Woman jailed in Indonesia for complaining that call to prayer is too loud

Ethnic Chinese woman Meiliana weeps during her sentencing hearing at a district court in Medan, North Sumatra, Indonesia.
Ethnic Chinese woman Meiliana weeps during her sentencing hearing at a district court in Medan, North Sumatra, Indonesia. Photograph: Binsar Bakkara/AP

Indonesia’s largest Islamic bodies have denounced the jailing of a Buddhist woman in Sumatra, after she complained about the volume of the adzan, or call to prayer, from her local mosque.

The Medan district court sentenced Meiliana, a 44-year-old ethnic Chinese Buddhist, to 18 months in jail after she reportedly asked the mosque to turn it down.

The conviction under Indonesia’s controversial blasphemy law has been slammed by rights groups, with senior figures from Indonesia’s two largest Islamic bodies backing them. “I do not see how saying ‘adzan is too loud’ is an expression of hatred of hostility toward a particular group or religion,” said Robikin Emhas, head of Nahdlatul Ulama (NU) legal division.

Robikin urged authorities to refrain from using blasphemy laws as “an instrument to supress freedom of expression” and said Indonesian Muslims should take such opinions as “constructive criticism”.

Critics argue that Indonesia’s blasphemy law is being used to arbitrarily attack minorities. Amnesty International Indonesia described the court decision as “ludicrous”.

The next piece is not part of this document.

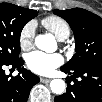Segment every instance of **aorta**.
<instances>
[{"instance_id": "obj_1", "label": "aorta", "mask_w": 102, "mask_h": 102, "mask_svg": "<svg viewBox=\"0 0 102 102\" xmlns=\"http://www.w3.org/2000/svg\"><path fill=\"white\" fill-rule=\"evenodd\" d=\"M35 45L48 53L54 52L57 49L55 38L52 34H41L35 38ZM51 91L57 95L64 93L66 84L62 79H53L50 82Z\"/></svg>"}]
</instances>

Abdul Mu’ti, secretary of the Muhammadiyah Islamic organisation, suggested Meiliana had fallen victim to mob justice – a fate he compared to that of ex-Jakarta governor Basuki Tjahaja Purnama, or Ahok.

Ahok was sentenced to two years’ imprisonment for blasphemy in 2017 after he was found guilty of insulting the Koran.

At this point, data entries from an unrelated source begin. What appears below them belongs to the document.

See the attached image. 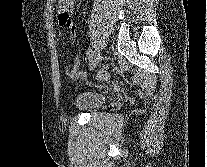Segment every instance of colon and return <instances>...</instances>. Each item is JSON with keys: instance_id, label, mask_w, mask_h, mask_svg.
<instances>
[{"instance_id": "1", "label": "colon", "mask_w": 207, "mask_h": 167, "mask_svg": "<svg viewBox=\"0 0 207 167\" xmlns=\"http://www.w3.org/2000/svg\"><path fill=\"white\" fill-rule=\"evenodd\" d=\"M97 80L106 81L109 78V72L106 70H101L97 73Z\"/></svg>"}]
</instances>
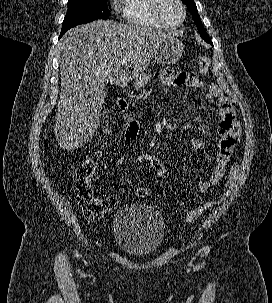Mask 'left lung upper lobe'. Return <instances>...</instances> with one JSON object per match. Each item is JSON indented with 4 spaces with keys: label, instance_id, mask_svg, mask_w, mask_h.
I'll list each match as a JSON object with an SVG mask.
<instances>
[{
    "label": "left lung upper lobe",
    "instance_id": "5c2ea615",
    "mask_svg": "<svg viewBox=\"0 0 272 303\" xmlns=\"http://www.w3.org/2000/svg\"><path fill=\"white\" fill-rule=\"evenodd\" d=\"M183 2L187 5L189 12L192 14L193 20L196 23L201 38L204 39L206 42L210 43L211 39L209 38L208 34L204 29L194 0H183Z\"/></svg>",
    "mask_w": 272,
    "mask_h": 303
}]
</instances>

“I assume that [Meiliana’s] case is similar to that of Ahok in which [the blasphemy conviction] is more of a result of pressure from the masses instead of the trial,” Abdul told the Jakarta Post.

Meiliana’s comments, made in July 2016, triggered an anti-Chinese riot in which several Buddhist temples were burned. Critics of her sentence have pointed out that those tried for damaging the temples were only given several months in prison while others were released. At the time local and national Islamic figures in Indonesia, the world’s largest Muslim-majority nation, pressured the police to release the rioters.

A lawyer for the Sumatran woman says her sentence will be appealed.